“Kabaddi is a perfect example of how an indigenous sport has grown successfully. This I feel is the beginning of the sports culture that we envisaged for India which is now becoming a reality,” Rijiju said while speaking on KBD Live at Star Sports Studio on Sunday.
“We will definitely push hard for Kabaddi to be part of the next Olympics as we are a billion plus powerful nation and so for this to become possible, we will have to put all our efforts together, but I am very confident about it.”
He did not elaborate on how this will be done but including a new sport in the Olympic roster is a long-drawn and cumbersome process, which also requires intense lobbying.
A sport will have to first get recognition from the International Olympic Committee.
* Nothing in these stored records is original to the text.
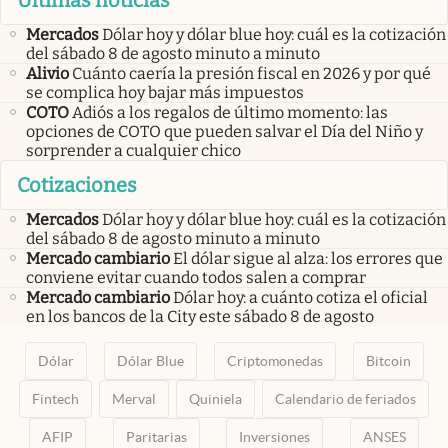
Mercados
Dólar hoy y dólar blue hoy: cuál es la cotización
del sábado 8 de agosto minuto a minuto
Alivio
Cuánto caería la presión fiscal en 2026 y por qué
se complica hoy bajar más impuestos
COTO
Adiós a los regalos de último momento: las
opciones de COTO que pueden salvar el Día del Niño y
sorprender a cualquier chico
Cotizaciones
Mercados
Dólar hoy y dólar blue hoy: cuál es la cotización
del sábado 8 de agosto minuto a minuto
Mercado cambiario
El dólar sigue al alza: los errores que
conviene evitar cuando todos salen a comprar
Mercado cambiario
Dólar hoy: a cuánto cotiza el oficial
en los bancos de la City este sábado 8 de agosto
Dólar
Dólar Blue
Criptomonedas
Bitcoin
Fintech
Merval
Quiniela
Calendario de feriados
AFIP
Paritarias
Inversiones
ANSES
Then, its governing body will have to become a recognised International Federation (IF) of the IOC. The sport’s IF will then apply for admittance as an Olympic sport by filing a petition establishing its criteria of eligibility to the IOC.
Moreover, after a vote of the IOC Session on June 25 in Lausanne, the IOC has said that no further sports can be put forward for inclusion on the programme of the 2024 Olympic Games.
As Olympic host country, Paris 2024 submitted its proposal to include breaking, sport climbing, skateboarding and surfing on the Olympic programme to the IOC. After an evaluation by the Olympic Programme Commission, the IOC Executive Board will make the final decision on the existing events and proposed new events in December 2020.
India has always been a dominant force in Kabaddi, which is part of the Asian Games.
Seven-time champions Indian men’s team claimed a bronze at the Jakarta Asian Games held in Indonesia last year, while the women’s team settled for a silver after being beaten by Iran in the final.